“I’m sorry,” I say, though it scarcely seems enough. “For all my stupid slights. You only deserved half of them.”
Gáspár doesn’t laugh or smile, and I didn’t expect him to, but his jaw unclenches, just a little bit. “I understand why you won’t spurn your newfound power, whatever it is. Witch or wolf-girl, I am with you. There’s scarcely more than a week until Saint István’s festival, and we can’t turn back now.”
He sets his gaze upon me, and for the first time, I see only the eye that is, black and blazing, and don’t wonder about the grisly scar where the other one was. Tiny tremors of pain are ribboning from my absent finger, down my hand and up my arm, odd and phantasmal. I open my mouth to reply, but then I look up.
Without noticing, we have walked into a different kind of forest. A forest like Ezer Szem, where every rustle of leaves sounds like whispered words and every footfall on the ground might be the circling of a monster. My hand is on the trunk of a tree as broad as a merchant’s cart, and when I narrow my eyes to try to glimpse the top, my head spins and I stumble back, dry-mouthed.
“This is it,” I whisper. “The turul—it’s here.”
“How do you know?”
But I can’t explain it. Perhaps I am a witch after all. Gáspár presses the flat of his gloved hand to the trunk, like he’s feeling for a coded message on the bark, something etched and eternal.
The ground trembles under our feet. The tree starts to shake, too, scattering dead needles into the snow. Our horses rear, whinnying, and the reins of my white mare slip from my fingers.

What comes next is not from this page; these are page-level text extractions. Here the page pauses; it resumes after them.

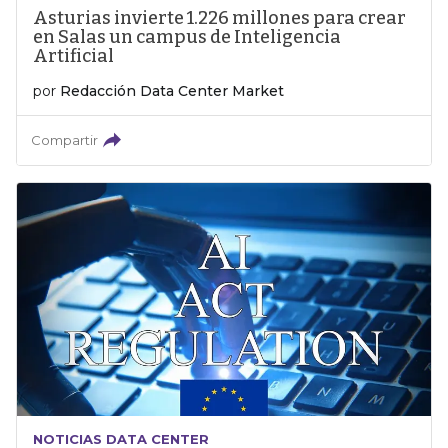
Asturias invierte 1.226 millones para crear
en Salas un campus de Inteligencia
Artificial
por
Redacción Data Center Market
Compartir
NOTICIAS DATA CENTER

As our horses gallop away, the trees around us stir like restless giants, uprooting themselves from the earth. With each tree that twists itself free, the ice splits open, revealing dirt beneath, the bruised memory of spring. The wrenching sound is so terrible that it drowns out the wind, and as the trees move, the lattice of their branches obscures even the slenderest piece of dusky sky.
A fat pine tree lumbers toward us, gruesome with knots and lichen. I leap out of the way, skidding on my knees in the snow. When I look up, Gáspár is holding out his hand. I take it, and he hauls me to my feet. The moment I’m upright, he lets my fingers fall from his grasp and without another breath we start to run.
I sprint as fast as I can, my hair and my white cloak streaming out behind me. Through the tangle of branches, I can just barely see the blur of Gáspár’s black suba. As I run, I look back over my shoulders, trying to dodge the trees that hurtle past, or risk being crushed in a snarl of roots and filthy snow.
We burst through the tree line, my heart clanging like a blacksmith’s anvil. The pine forest gives way to an open plain, miles of icy flatland skimming all the way to the horizon. I realize only then that the ground is no longer trembling; there’s no whip of branches around my face or roots flinging out to snatch at my ankles. The trees have stopped at the edge of the valley, needles rustling as they hunker down again, planting themselves back into the earth.
I turn to Gáspár, clutching the stitch in my side. “Why did they stop?”
“I don’t know.” His chest is heaving beneath his dolman. “They were chasing us.”
My throat is too tight to reply. I know now, without a prickle of doubt, that when King Tódor conquered the Far North he only managed to restrain its ancient magic, not snuff it out entirely. The Holy Order of Woodsmen will have many more years of bitter work to do, if they aim to erase Kaleva’s magic for good.
“At least we haven’t been trampled to death,” I say when I find my voice again, letting out a tremulous laugh. “I was hoping for a nobler demise.”
As soon as the words fall from my lips, the ice splits with a sound like nearing thunder.
I stare down in horror at the seismic crack, stretching perfectly from one toe of my boot to the other. We’re not standing on solid, snow-dusted earth at all. We’re standing on a frozen lake, blue-black water seething beneath the cloudy mantle of ice.
Slowly, I raise my head to look up at Gáspár. I manage to meet his gaze, as horrified as mine, for only half a second before I am plunged into the freezing water.
Without a beat, the ice closes over my head, knitting itself back together and sealing me under. I’m too shocked to move, too shocked to even feel the cold. Gáspár pounds on the other side, his fists cracking tiny fissures into the ice, but it’s not nearly enough.
Then my lungs begin to strain. The shock that kept the cold at bay is gone, leaving only frigid terror in its wake. I kick wildly to keep myself afloat while I beat my hands against the ice, each impact blunted by the torpid water.